I know what you’re saying, “of course, you have to have a strong resume to find a job after college!” Unfortunately, “Strong” is a relative term and if you don’t know the quality other candidates are achieving, it is easy to get left behind in your job search. You must know the lingo and business terms of the desired industry you plan to enter. Companies use scanning programs to filter out resumes relevant to what they are looking for in a candidate and if your wording is not strategically chosen, a human will not even look at your resume. If you have already set out on a job search campaign and have not received any response, it is time to swallow your pride and fix what is broken! If you need help or feel overwhelmed, there are tools and services at your disposal to increase your chances!

To learn, How To Write a Professional Resume on your own, click the link. To find a professional that’ll do it for you, take a look at Find My Profession's Resume Makeover services.

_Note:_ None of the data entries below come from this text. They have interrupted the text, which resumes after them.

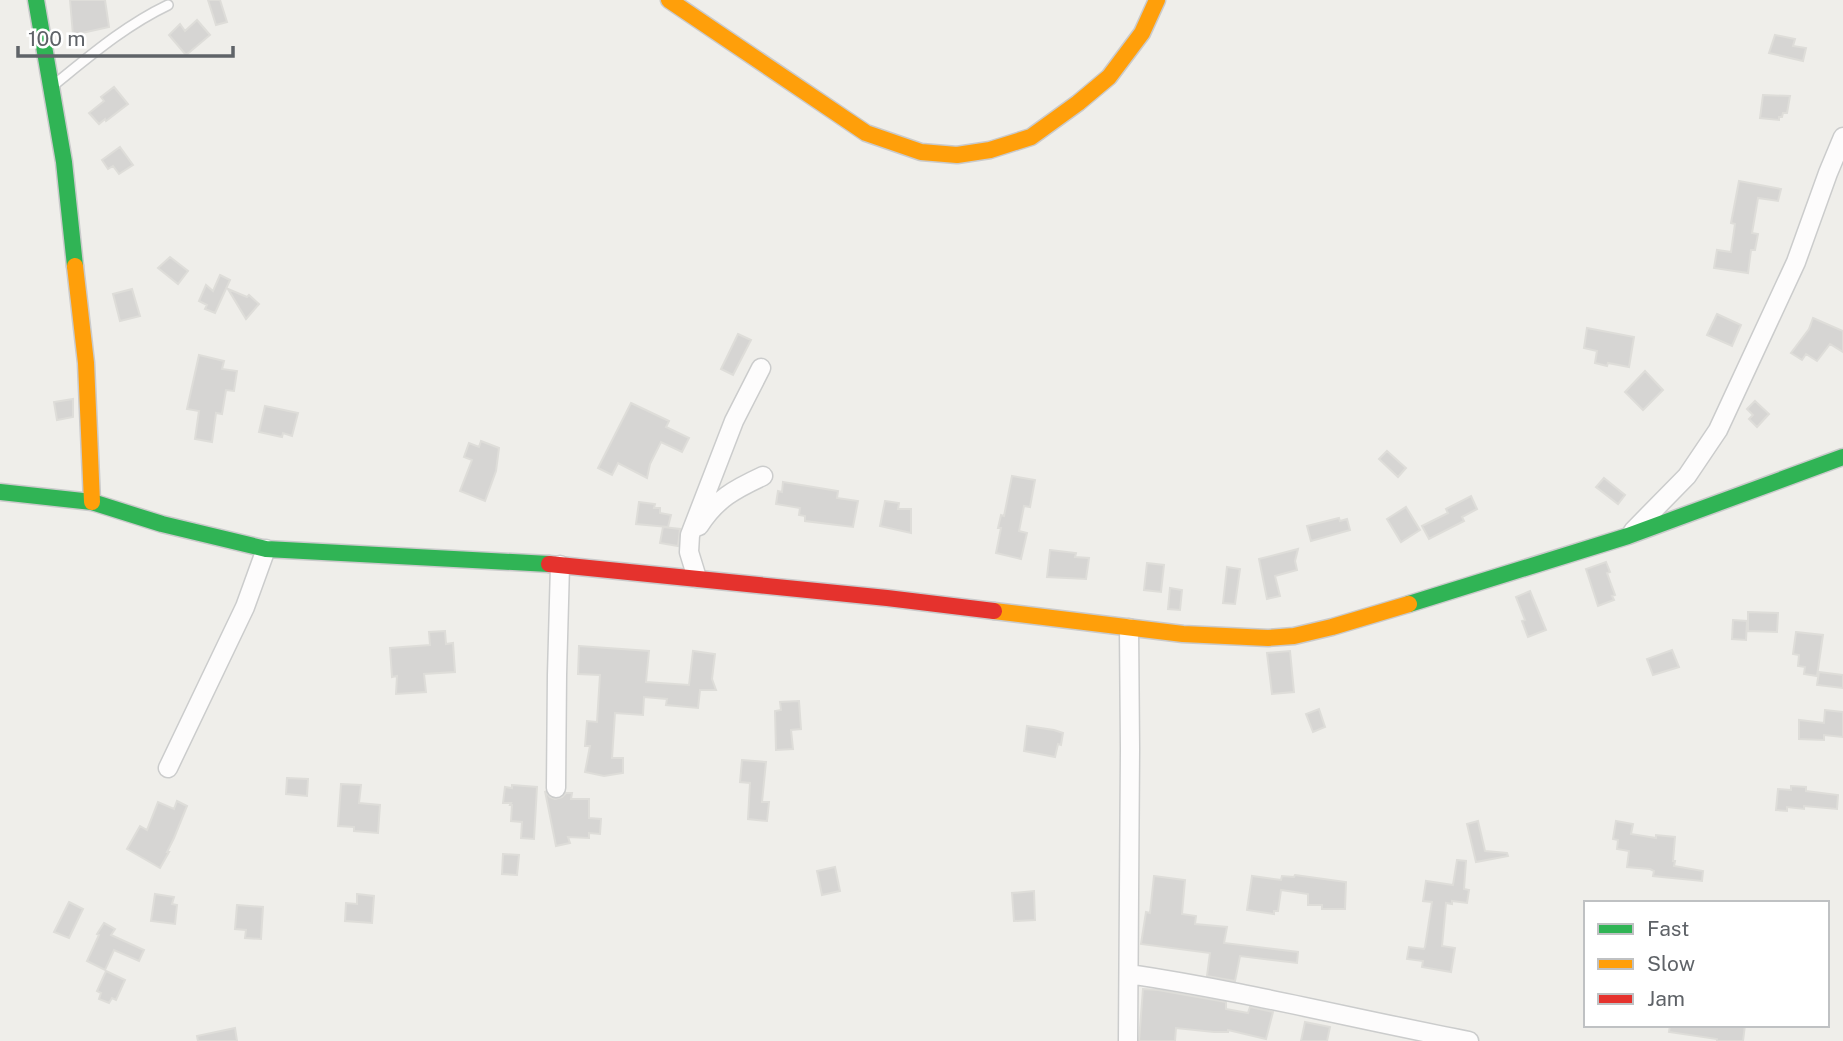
<svg xmlns="http://www.w3.org/2000/svg" width="1843" height="1041" font-family="'Public Sans',sans-serif">
<style>
.building{fill:#d6d5d3;stroke:#deddd9;stroke-width:2}
.lines{fill:none;stroke-linecap:round;stroke-linejoin:round}
.lane-casing{stroke:#cbcccc;stroke-width:12}
.street-casing{stroke:#cbcccc;stroke-width:21}
.fast-casing{stroke:#cacacb;stroke-width:19}
.slow-casing{stroke:#cacacb;stroke-width:19}
.jam-casing{stroke:#cacacb;stroke-width:19}
.lane{stroke:#fdfcfc;stroke-width:9}
.street{stroke:#fdfcfc;stroke-width:18}
.fast{stroke:#30b455;stroke-width:16}
.slow{stroke:#ff9f0a;stroke-width:16}
.jam{stroke:#e5322d;stroke-width:16}
</style>
<rect width="100%" height="100%" fill="#efeeea"/>
<path class="building" d="M70,0H105L109,27L73,35Z
M208,0H220L227,22L216,25Z
M197,20L210,35L186,55L169,35L180,24L185,31Z
M1775,35L1795,39L1793,46L1806,48L1803,61L1769,53Z
M114,87L128,104L106,121L105,119L99,124L89,113L104,101L101,97Z
M1763,95L1790,96L1787,113H1783L1782,117H1779V120L1760,118Z
M120,147L133,165L119,174L113,166L108,169L102,160Z
M1739,181L1781,189L1778,201L1758,198L1752,233L1758,234L1755,250H1751L1748,273L1714,268L1717,250L1731,252L1735,224L1731,223Z
M170,257L188,271L178,284L158,268Z
M220,275L230,280L215,313L205,309L207,305L199,301L206,285L213,291Z
M132,289L140,316L120,321L113,294Z
M228,289L247,297L249,295L259,304L246,319Z
M1717,314L1741,325L1732,346L1707,335Z
M1813,318L1843,331V352L1830,344L1817,361L1806,354L1802,360L1791,353L1809,329Z
M1587,328L1634,337L1629,367L1608,363L1607,366L1595,363L1597,351L1584,348Z
M738,334L751,340L733,375L721,369Z
M199,355L224,361L222,369L237,371L234,391L226,390L222,414L216,413L212,442L195,439L199,411L187,409Z
M1645,371L1663,390L1643,410L1625,392Z
M73,399V417L57,420L54,402Z
M1755,401L1769,414L1757,427L1749,419L1753,415L1747,409Z
M631,403L669,421L666,427L689,438L682,452L661,442L650,464L647,478L618,463L612,475L598,468Z
M265,406L298,413L292,436L283,433L282,437L259,432Z
M481,441L499,448L496,471L485,501L460,491L472,460L464,457L469,443L479,447Z
M1387,451L1406,468L1398,477L1379,459Z
M1012,476L1035,480L1030,507L1024,506L1019,531L1027,533L1021,559L996,553L1001,528H998L1001,515L1004,516Z
M1604,478L1625,495L1618,504L1596,487Z
M783,482L838,491L837,498L858,501L853,527L805,521V516L799,515L800,508L776,504L778,491L782,492Z
M1471,496L1477,509L1462,517L1464,521L1429,539L1422,526L1448,513L1446,509Z
M885,501L899,503L898,509H911V533L880,526Z
M639,502L655,504L654,508H660V513L671,515L668,527L636,524Z
M1406,507L1420,530L1401,542L1387,519Z
M1339,518L1340,521L1347,519L1350,530L1311,541L1307,526Z
M663,527L680,529L678,546L660,543Z
M1298,549L1295,561L1297,570L1275,576L1280,596L1267,599L1259,559Z
M1050,550L1076,553L1075,557L1089,558L1086,579L1047,577Z
M1606,562L1610,572L1607,573L1615,595L1612,596L1614,600L1598,606L1586,569Z
M1147,563L1164,565L1161,592L1144,590Z
M1227,567L1240,569L1235,604L1223,603Z
M1170,588L1182,590L1180,610L1168,609Z
M1530,591L1546,630L1528,637L1522,621L1525,620L1516,597Z
M1748,612L1778,613L1777,632L1748,631Z
M1733,620L1747,621L1746,640L1732,639Z
M445,631L446,644L453,643L455,672L424,674L426,692L396,694L397,676L392,677L390,648L430,645L429,632Z
M1796,632L1823,635L1817,676L1804,674L1805,667L1798,666L1799,655L1793,654Z
M579,646L649,651L646,682L689,685L693,651L715,654L712,679L716,690H700L698,708L666,705L667,699L644,697L643,715L615,713L612,758H623V773L604,776L585,772L590,746H585L587,721L597,722L600,675L578,674Z
M1672,650L1679,667L1653,675L1647,659Z
M1290,651L1294,692L1272,694L1267,653Z
M1819,672L1843,675V688L1817,685Z
M799,701L801,729L791,730L793,749L776,750L775,711L781,710L780,702Z
M1319,709L1325,727L1313,732L1306,714Z
M1825,710L1843,712V737L1824,735V740L1799,739V720L1824,723Z
M1027,726L1054,730L1063,733L1061,745L1058,744L1055,757L1024,751Z
M742,760L766,762L762,802H769L767,821L748,819L750,783L740,782Z
M287,778L308,779L307,796L286,794Z
M341,784L361,785L359,803L380,805L378,833L354,831V827L338,826Z
M512,785L537,787L534,839L521,838L522,822L511,821L512,805H510L511,803H503L505,787L512,788Z
M1791,786L1806,787V791L1838,795L1837,809L1804,806V809L1787,807V811L1776,810L1778,789L1791,790Z
M545,791L550,797L555,799L562,797L566,793H572L571,799H589V818L601,819L600,834L589,833V838L568,837L570,843L556,846Z
M177,801L187,806L174,838L167,852H169L160,868L127,849L140,826L147,830L158,802L174,809Z
M1478,821L1485,851L1507,853L1508,856L1476,862L1467,824Z
M1616,821L1633,824L1631,834L1656,838V835L1675,837L1673,861H1675L1674,866L1703,871L1702,881L1653,876L1654,871L1650,869L1627,867L1629,851L1617,849L1618,840L1613,839Z
M503,854L519,855L517,875L502,874Z
M1457,860L1466,861L1464,889L1469,890L1467,903L1452,901V904L1446,903L1442,946L1455,948L1451,972L1422,967L1423,961L1407,959L1409,947L1424,949L1425,947L1432,902L1423,901L1426,881L1453,885Z
M835,867L840,891L822,895L817,871Z
M1295,875L1346,882L1345,909H1322V905H1308V894L1281,890L1278,911H1274V914L1247,910L1252,876L1281,880L1282,876L1294,877Z
M1154,876L1185,880L1182,914L1196,916L1195,924L1227,927L1224,943L1298,952L1297,963L1240,956L1235,981L1207,976L1210,953L1141,944L1146,912L1150,913Z
M1034,891L1035,920L1014,921L1012,893Z
M155,894L174,897L172,904L177,905L175,924L151,921Z
M357,894L374,896L372,923L345,921L346,903L357,904Z
M69,902L83,909L69,938L54,932Z
M237,905L263,907L261,939L245,938L246,930L235,929Z
M104,923L115,929L111,935L144,950L139,961L114,950L105,970L87,961L99,935L97,934Z
M106,971L125,980L116,1000L112,998L109,1003L99,999L101,993L97,991Z
M1143,989L1158,990L1226,1002V1009L1248,1013L1250,1007L1273,1012L1266,1039L1228,1030V1032H1214L1176,1028L1175,1041H1139Z
M1305,1022L1330,1027L1327,1041H1301Z
M1670,1025H1745L1743,1041H1717V1039L1669,1032Z
M235,1028L237,1041H198L197,1036Z"/>
<g class="lines">
<g class="lane-casing">
<path id="lane" d="M55,84C91,55 126,25 168,5"/>
</g>
<g class="street-casing">
<path id="street" d="M699,526C716,499 735,489 763,476
M1633,531L1687,476L1718,430L1796,262L1828,173L1843,137
M697,578L689,552L690,535L734,421L761,368
M168,768L245,607L266,549
M556,788L557,675L560,565
M1129,974C1243,991 1355,1019 1469,1041
M1128,1041L1130,749L1129,628"/>
</g>
<g class="fast-casing">
<path id="fast" d="M36,0L64,162L75,266
M0,492L92,502L162,524L266,549L549,564
M1409,604L1628,536L1843,457"/>
</g>
<g class="slow-casing">
<path id="slow" d="M669,0L866,133L921,152L957,155L990,150L1031,137L1078,103L1109,77L1142,33L1157,0
M75,266L86,363L92,502
M994,611L1183,634L1268,638L1294,636L1332,627L1409,604"/>
</g>
<g class="jam-casing">
<path id="jam" d="M549,564L887,598L994,611"/>
</g>
<use href="#lane" class="lane"/>
<use href="#street" class="street"/>
<use href="#fast" class="fast"/>
<use href="#slow" class="slow"/>
<use href="#jam" class="jam"/>
</g>
<rect x="1584" y="901" width="245" height="126" fill="#ffffff" stroke="#bfc1c3" stroke-width="2"/>
<rect x="1598" y="924" width="35" height="10" fill="#30b455" stroke="#bfc1c3" stroke-width="2"/>
<text x="1647" y="936" font-size="21" fill="#5f6368">Fast</text>
<rect x="1598" y="959" width="35" height="10" fill="#ff9f0a" stroke="#bfc1c3" stroke-width="2"/>
<text x="1647" y="971" font-size="21" fill="#5f6368">Slow</text>
<rect x="1598" y="994" width="35" height="10" fill="#e5322d" stroke="#bfc1c3" stroke-width="2"/>
<text x="1647" y="1006" font-size="21" fill="#5f6368">Jam</text>
<path d="M18 46v10h215v-10" fill="none" stroke="#5f6368" stroke-width="3.5"/>
<text x="28" y="46" font-size="21" fill="#5f6368" stroke="#ffffff" stroke-width="5" paint-order="stroke">100 m</text>
</svg>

Be open to all opportunities

As a new college graduate, let me be the first to tell you, the world owes you nothing! You have to go out and get a job after college; it will not be handed to you. All cliches aside, I see all too often new grads who expect to earn a degree and get offered a six-figure salary job right out of the gates. You must be realistic in your job search as it is a very personal process.

It only takes a few rejections to start feeling like you will never get the opportunity you desire even though you are a great candidate. I am sure you are awesome, but the fact of the matter is you need to prove it. This can be extremely rewarding when you reach the pinnacle of your goals, but until then, you must pay your dues! Don’t assume you are above an assistant position or a job that requires no experience (directed at those of you who relate to the “Little to no work experience” section). This is a long-term process and you will not regret starting at the bottom of the right opportunity.

Use all available avenues

There are many resources at your disposal to find a job after college and it is important that you use them all to broaden your outreach to hiring managers. You are at a severe disadvantage if you only use one avenue to apply for jobs. These options include Job Boards, Company Websites, Staffing Agencies, and the Career Center at your University. I am not going to spend time debating on which option is best because like I said, you should be using all of them! Ok, I am done lecturing, but the more you explore your options, the better your chances get of landing that fulfilling job you dream about. To learn exactly where to apply for jobs and optimize your job hunt take a look at Where to Apply for Jobs Online.

Avoid these common mistakes

At this point, you should have a general idea of the etiquette and unwritten rules of the job search process after college, but I would like to emphasize a few key mistakes that are easy to correct. Like I stated above, it is best to be open to all opportunities after graduation. Please do not show up for a scheduled interview already assuming you have the job “in the bag”. Confidence is great but arrogance is easy to pick up on and a hiring manager is trained to sniff out these types of candidates. Treat all employees at the company you are interviewing at with respect.

It is also important to be open to relocation. You do not want to miss out on a great job after college because it is a short plane flight from family and friends. Eventually, you can be pickier about location, but limiting your options because of location can be detrimental to your long-term goals. Change can be scary, but so can unemployment!

Follow-up is also very important as it shows determination towards the potential opportunity. Even a “Thank You” email to the hiring manager/interviewer thanking them for their time can speak volumes towards the character of a candidate. Most important of all, do your homework. Just because you are done with school, does not mean you are done learning. Do not let your ego get in the way of your job search. Don’t assume your resume or cover letter is rock solid. If you are not getting callbacks, there are reasons for this. There is nothing wrong with admitting you do not know everything about an industry or desired skill. After all, you are entry-level. There are a vast amount of resources at your disposal, take advantage.